Jon Marshall of Minnesota-based V.I.O. says of how many manufacturers already have begun using wearable technology, "The adrenaline sports embrace of POV cameras is easy to identify: they allowed users to focus on the moment, not the equipment. The same applies for business use of wearable tech," Marshall says.
"Manufacturers have used mounted security or IP cameras for decades. Now, using wearable technology, video solutions can be more mobile and allow for more uses. “From a maintenance perspective, plant operations managers would be able to see workflow and potential issues in real-time, from a remote location if necessary. Or, with archiving video, managers could capture footage for review and implementation of preventative maintenance procedures."
In the Field
According to Gartner Research Director Angela McIntyre, the role of wearables for factory field service helps field technicians find and fix problems rapidly, with a savings of nearly $1 billion a year starting in three to five years. With a diagnostic panel strapped to an employee's arm, they could plug into the equipment and quickly find the problem, and then have the device receive instructions on what repair protocols they need.
Let's Catch Up
Wearable technology is a valuable tool in manufacturing by making production workers more efficient. It cuts time for doing tasks, and appears to be expanding at an exponential rate. Presently, smartwatch applications are most common, with heads-up glass displays such as Google Glass closing in.

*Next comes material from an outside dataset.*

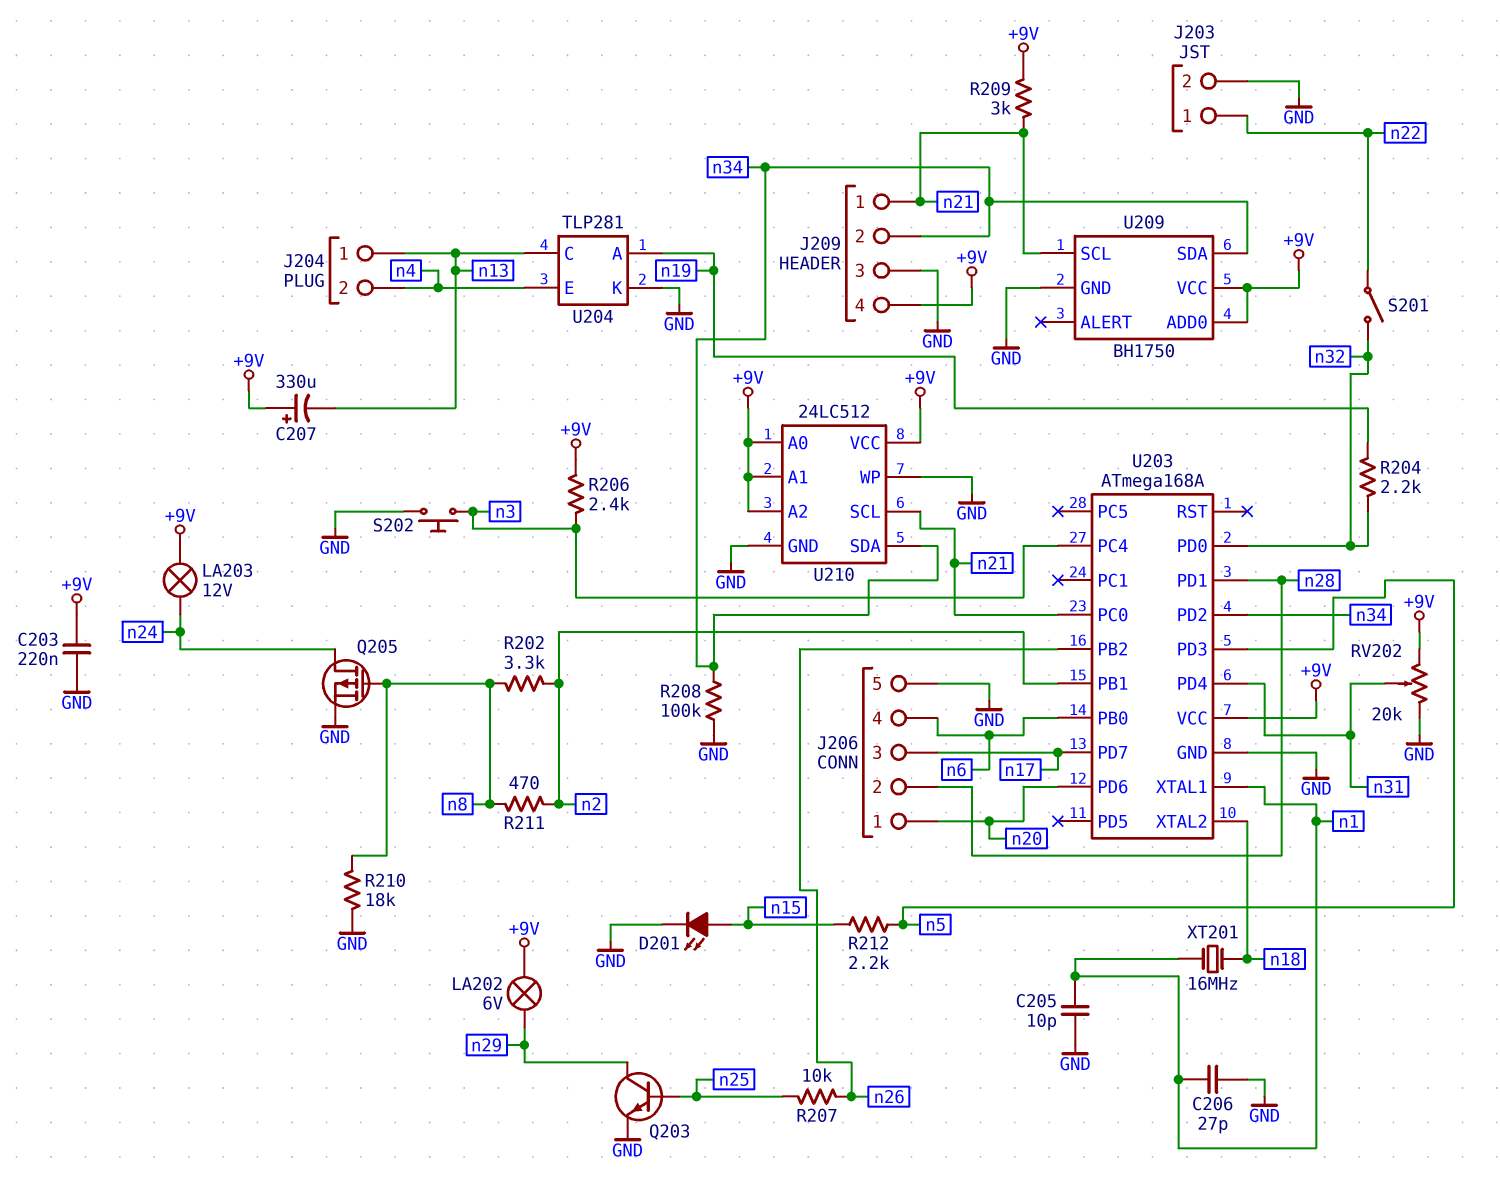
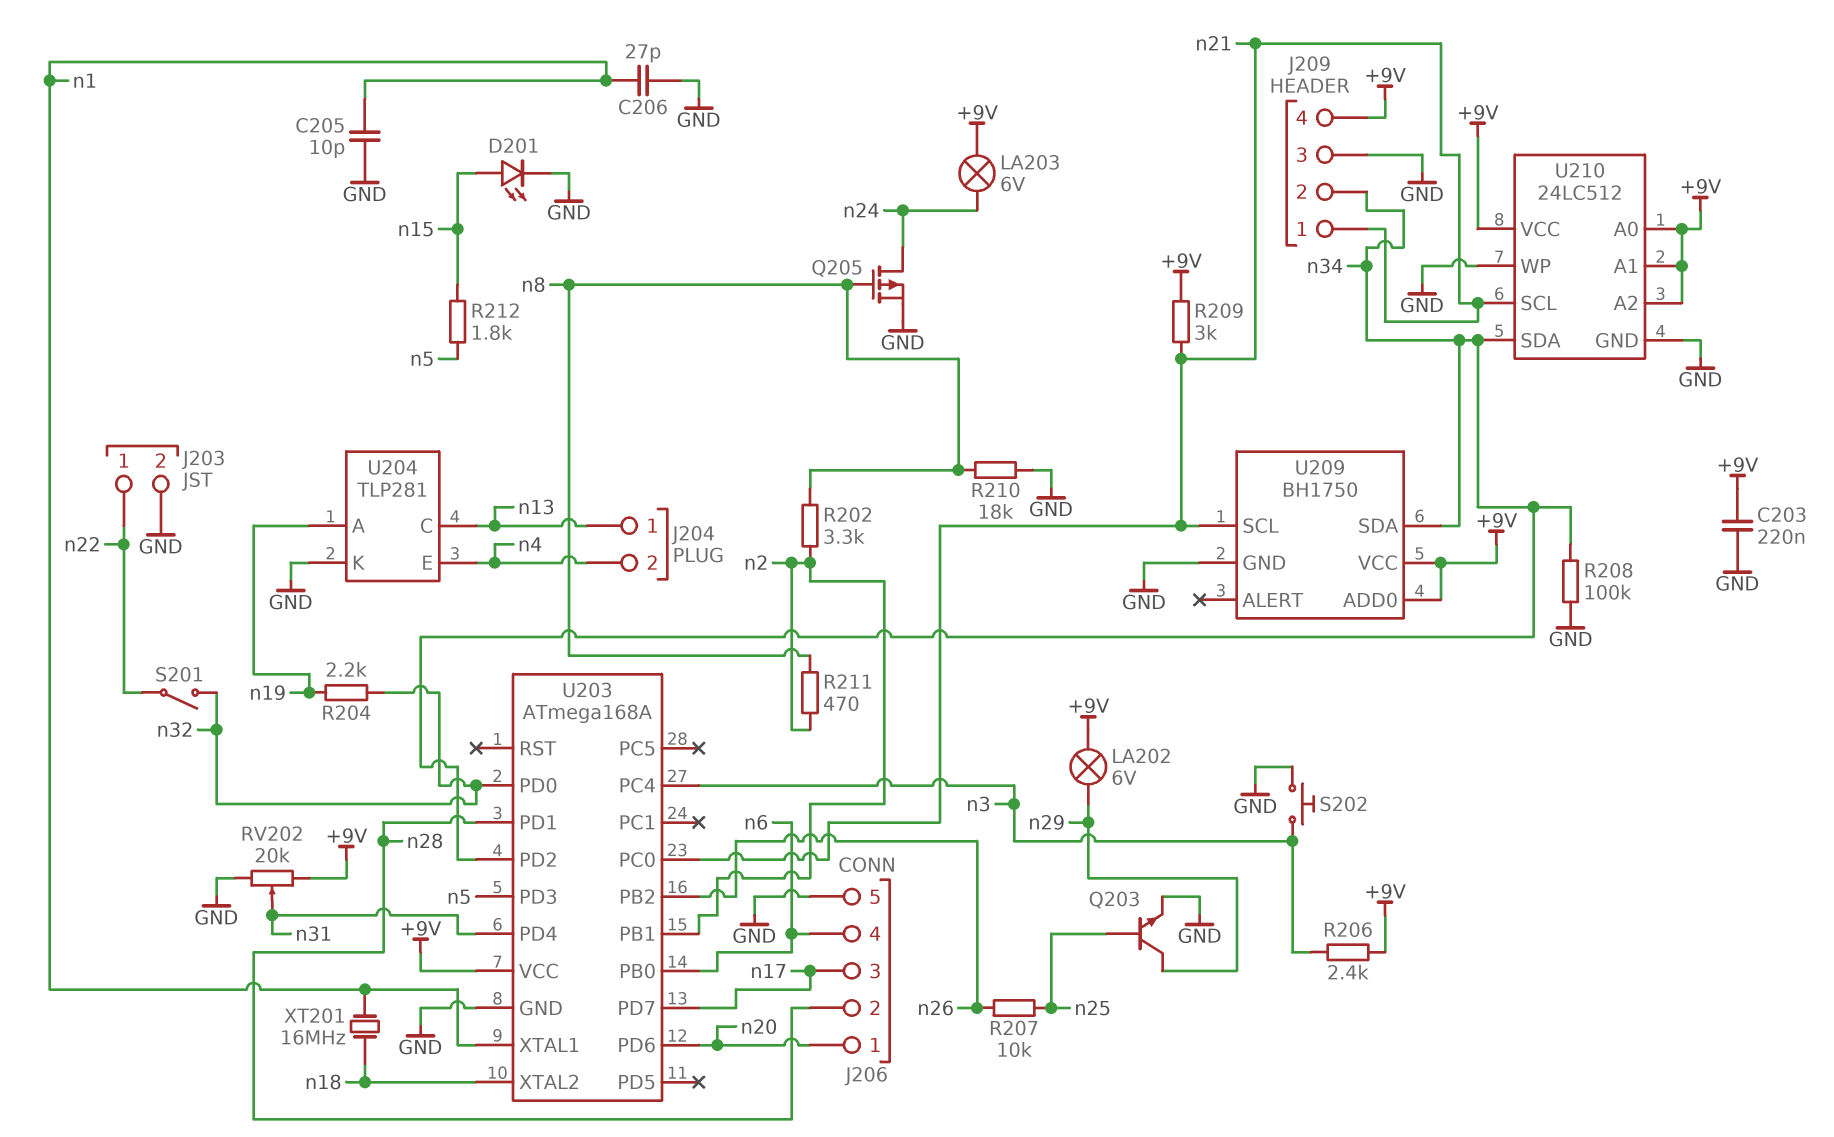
C207: 330uF (plus +9V, minus n13) -> none
LA203: lamp 12V (+9V, n24) -> lamp 6V (+9V, n24)
R212: 2.2k (n5, n15) -> 1.8k (n5, n15)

Five Essentials of Wearable Device Success in Manufacturing
While wearable technology has a large role to play in the manufacturing process, to succeed it must meet five needs.
- Value — When a wearable device allows for informed, immediate decision-making on the factory floor about health and work activities, like any other buying decision, cost-sensitivity and strong reliability are the keys to long-term success.
- Comfort — If the device is uncomfortable, fits badly, or gives irrelevant information, wearers will simply not bother and get needed information elsewhere.
- Portability — Workers have access to the wearable device at all times; charging time is quick.
- Multi-functional — This allows for leveraging technology. A forklift driver may already wear headphones. Why not combine that with exact locations via GPS or radio-tagging for item locations of things that are ready to be shipped?
- Fashionable — More manufacturers of wearable technology are partnering with design firms to give their devices a more fashionable look. It the device is wearable, then it should be fashionable.
While the market for personal use of wearable device is huge and still growing, so is the market for industrial use of wearable technology. Wearable tech at the workplace improves productivity, employee safety and factory floor efficiency. It is the next step in how technology positively impacts the manufacturing process.